(Given data Opens)

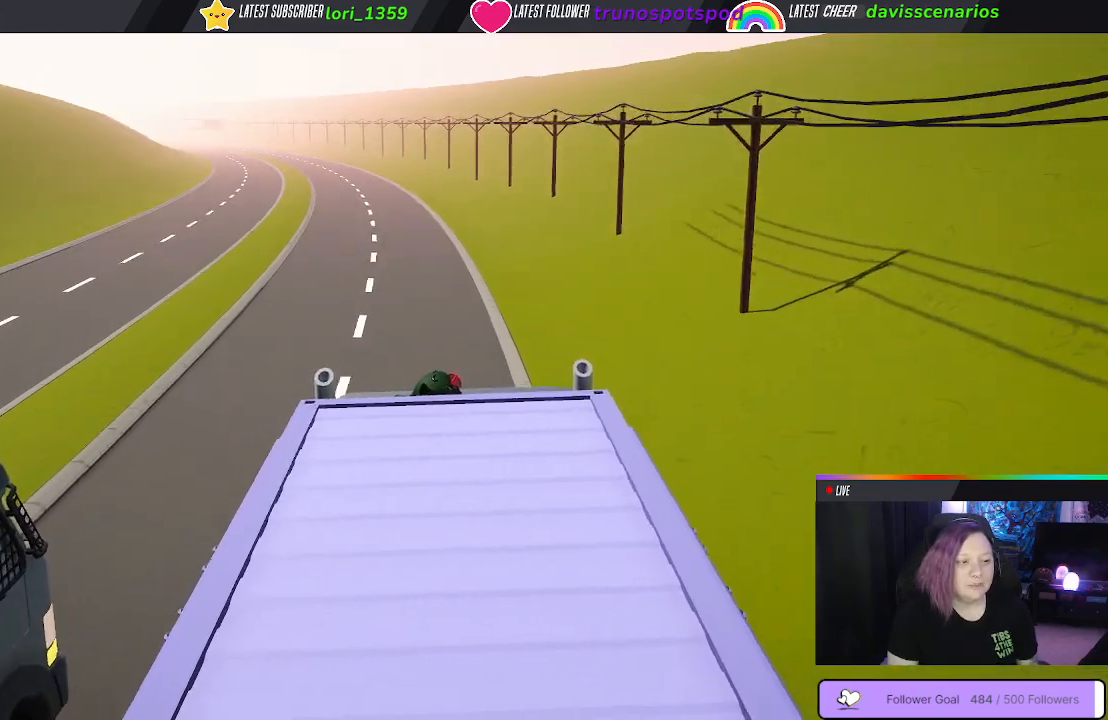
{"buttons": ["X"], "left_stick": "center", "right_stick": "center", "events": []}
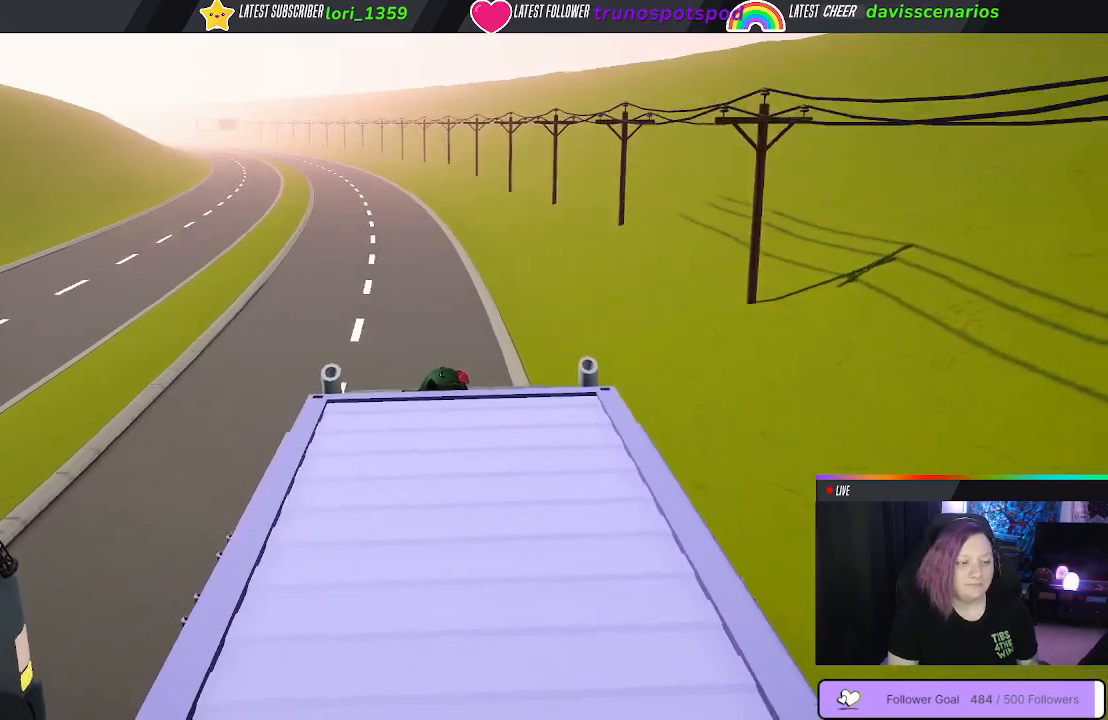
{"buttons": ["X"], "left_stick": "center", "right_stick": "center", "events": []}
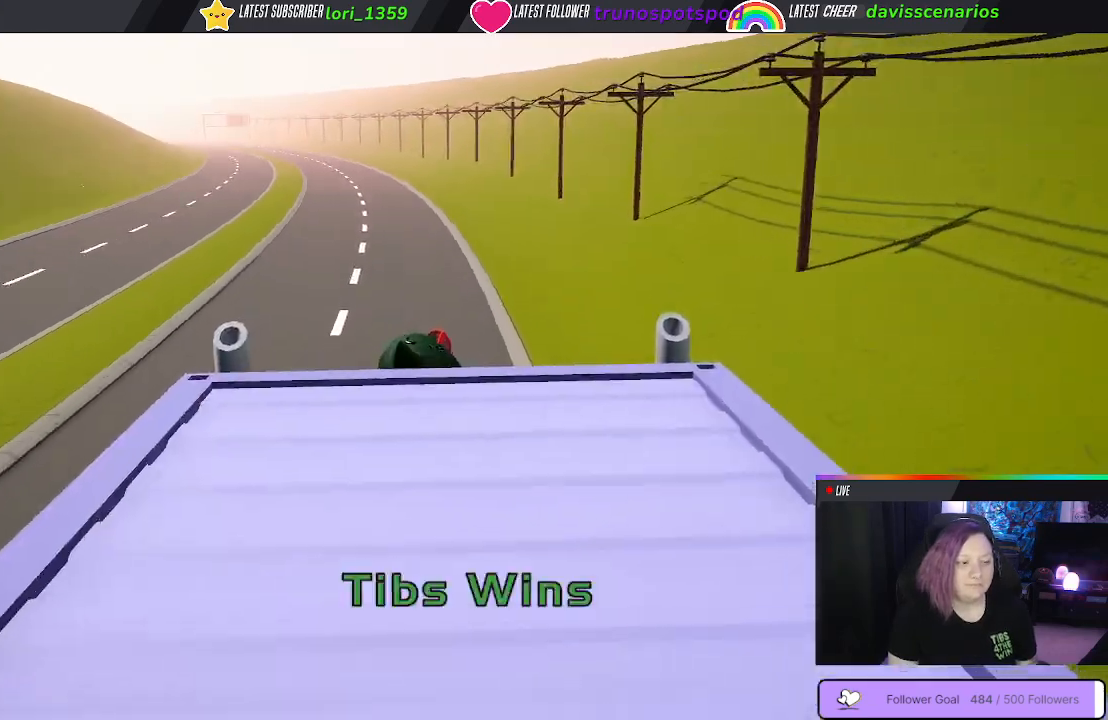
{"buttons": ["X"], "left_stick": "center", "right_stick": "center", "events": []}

(Given data Closes)

→ **Aim of the exercise**: Output the listing exactly, without images.

→ **Finished task**:
{"buttons": ["X"], "left_stick": "center", "right_stick": "center", "events": []}
{"buttons": ["X"], "left_stick": "center", "right_stick": "center", "events": []}
{"buttons": ["X"], "left_stick": "center", "right_stick": "center", "events": []}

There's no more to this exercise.